Map of level one on Montezuma’s Revenge. (Source: Wikimedia Foundation)

AI Researchers: Go-Explore Training Agents Figure out How to Beat Challenging Atari Games

It might be difficult to imagine how a program that can be trained on Atari games could move on to design better drugs for humans, but a story on explains that it’s possible.

An article by Khari Johnson promotes the latest AI to beat video games and even text-based games.

In 2018, Uber AI Labs introduced Go-Explore, a family of algorithms that beat the Atari game Montezuma’s Revenge, a commonly accepted reinforcement learning challenge. Last year, Go-Explore was used to beat text-based games.

Now researchers from OpenAI and Uber AI Labs say Go-Explore has solved all previously unsolved games in the Atari 2600 benchmark from the Arcade Learning Environment, a collection of more than 50 games, including Pitfall and Pong. Go-Explore also quadruples the state-of-the-art score performance on Montezuma’s Revenge.

Training agents to navigate complex environments has been the main challenge for reinforcement learning. Machine learning milestones have included DeepMind’s AlphaGo and OpenAI’s Dota 2 beating human champions.

Researchers say recent Go-Explore advances could be applied to language models as well as drug design and training robots to navigate safely. In simulations, a robotic arm was able to successfully pick up an object and put it on one of four shelves, two of which are behind doors with latches. This demonstrates the “function of its overall design.”

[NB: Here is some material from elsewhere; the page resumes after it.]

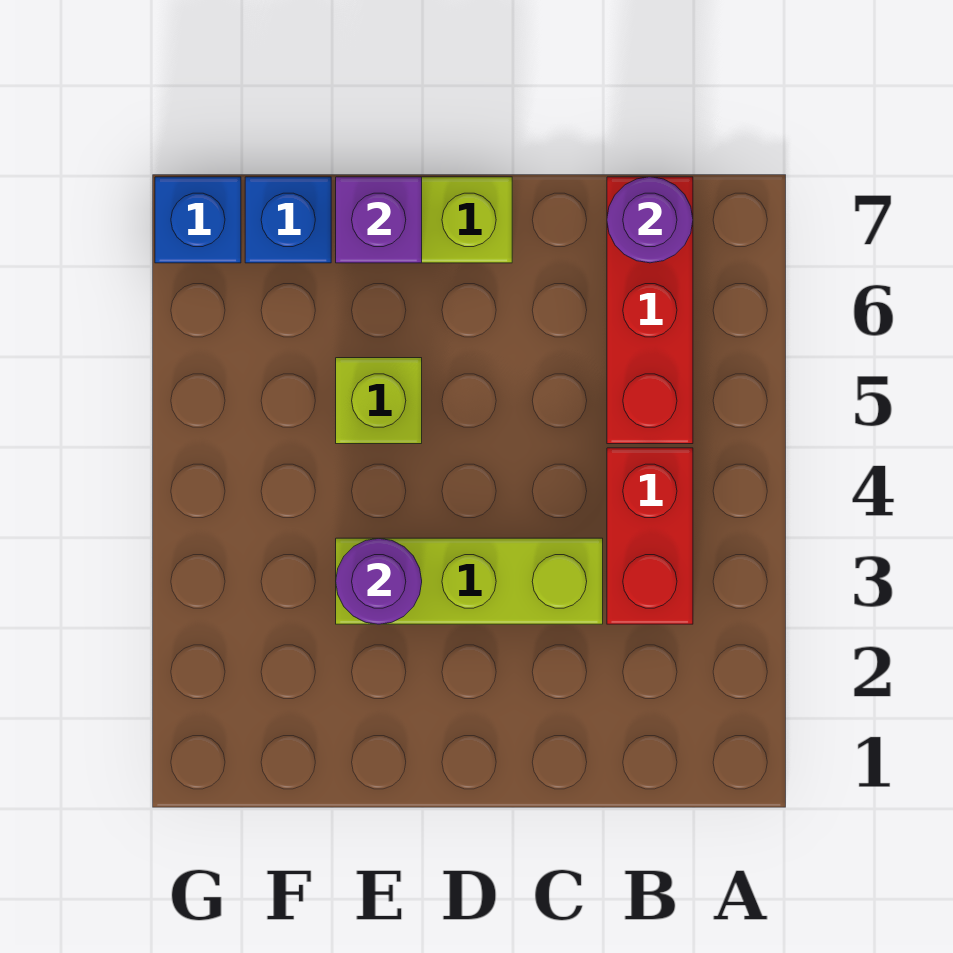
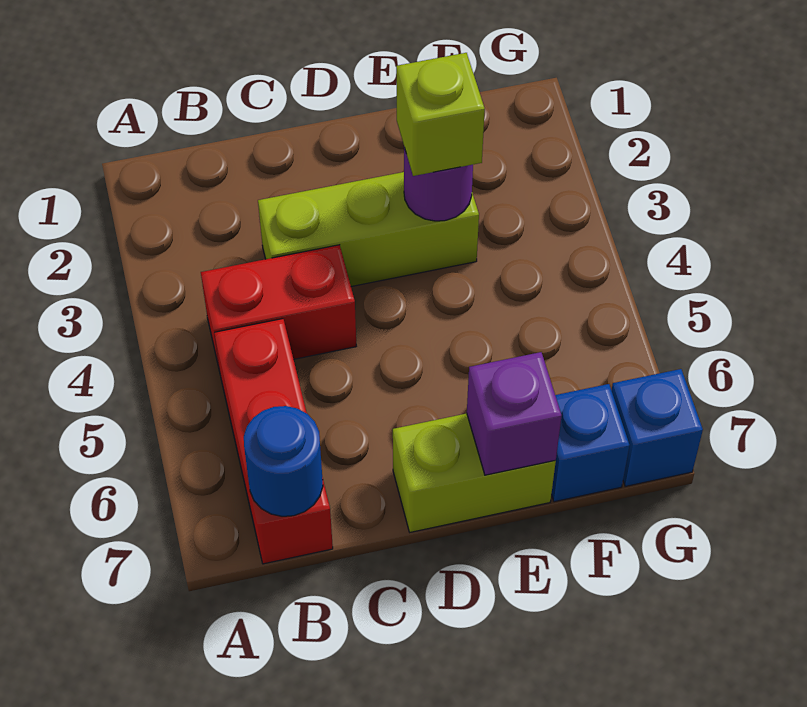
red 1x2 brick [607,448,693,624] -> red 1x2 brick turned to [201,245,356,371]
purple 1x1 round brick [607,177,693,263] -> blue 1x1 round brick [244,406,323,516]
lime 1x1 brick [336,358,422,444] -> lime 1x1 brick moved to [396,53,485,176]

“The insights presented in this work extend broadly; the simple decomposition of remembering previously found states, returning to them, and then exploring from them appears to be especially powerful, suggesting it may be a fundamental feature of learning in general. Harnessing these insights, either within or outside of the context of Go-Explore, may be essential to improve our ability to create generally intelligent agents,” reads a paper on the research published last week in Nature.

Detachment & Derailment

Researchers theorize that part of the problem is that agents in reinforcement learning environments forget how to get to places they have previously been (known as detachment) and generally fail to return to a state before exploring from it (known as derailment).

“To avoid detachment, Go-Explore builds an ‘archive’ of the different states it has visited in the environment, thus ensuring that states cannot be forgotten. Starting from an archive containing only the initial state, it builds this archive iteratively,” the paper reads. “By first returning before exploring, Go-Explore avoids derailment by minimizing exploration when returning (thus minimizing failure to return) after which it can focus purely on exploration.”

Last year Jeff Clune, who co-founded Uber AI Labs in 2017 before moving to OpenAI in 2020, said “catastrophic forgetting” is the central flaw of deep learning. Solving this problem could take researchers closer to artificial general intelligence (AGI).